Psychologists are the second piece in this puzzle. As many observers have noted, there is a serious disconnect between what academic researchers demonstrate in the lab (the poor showing of most projective techniques, for example) and what clinicians keep doing in their offices. Professional organizations like the American Psychological Association need to scrupulously enforce among their members the rules their codes of ethics already profess. More persuasive still would be a move by the holders of psychologists' purse strings -- managed care companies -- to refrain from reimbursing practitioners for the use of invalid or unreliable tests (a development already underway). The training of new psychologists could point out the pitfalls of traditional personality testing, and offer expanded instruction in alternative forms of assessment.

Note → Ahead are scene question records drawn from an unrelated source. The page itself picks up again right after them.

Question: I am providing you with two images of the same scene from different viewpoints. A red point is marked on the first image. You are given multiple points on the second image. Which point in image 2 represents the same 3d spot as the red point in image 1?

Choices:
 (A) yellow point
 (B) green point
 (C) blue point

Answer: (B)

Users of personality tests who are not psychologists -- employers, teachers, guidance counselors, workshop leaders -- also have an obligation to educate themselves about the potential for personality tests to limit and stereotype. A careful examination of a test's psychometric properties and a healthy skepticism toward its claims might lead them to choose better instruments -- or to forgo testing altogether in favor of some old-fashioned conversation.
And finally, there's us: the people who take the tests, voluntarily or otherwise. When confronted with a personality test we are obliged to complete, a few questions of our own are in order. Begin by finding out which test you will be given; if it's not one covered in this book, make your way to the nearest large public or university library, which should have a set of Mental Measurements Yearbooks on its shelves. In these doorstop-heavy volumes you'll find basic information about most personality tests, along with careful critiques by psychologists. Test reviews are also available online at a cost of fifteen dollars each: http://buros.unl.edu/buros/jsp/search.jsp.
Thus armed with information, you'll be better prepared to take the test, or, perhaps, to refuse it. (This more extreme stance is advocated by Carnegie Mellon University psychologist Robyn Dawes: "If a professional psychologist is 'evaluating' you in a situation in which you are at risk and asks you for responses to ink blots or to incomplete sentences, or for a drawing of anything, walk out of that psychologist's office," he urges. "Going through with such an examination creates the danger of having a serious decision made about you on totally invalid grounds. If your contact with the psychologist involves a legal matter, your civil liberties themselves may be at stake.") If you go ahead with the test, inquire about how its results will be used, ask for feedback once it is scored, and request an assurance that your answers will be kept confidential. You won't have subverted the cult of personality entirely, but you will at least be an informed participant.
And for those of us who have sought the help of personality tests in understanding ourselves: remember that promoters of the tests -- from the Rorschach to today's inventories of the Big Five -- have claimed for nearly a century that they possess an X-ray of personality. But in truth (as psychologist Joseph Masling once put it) the X-ray is more like a mirror, reflecting mostly the testers' own needs and wants. The tests say more about them than they do about us.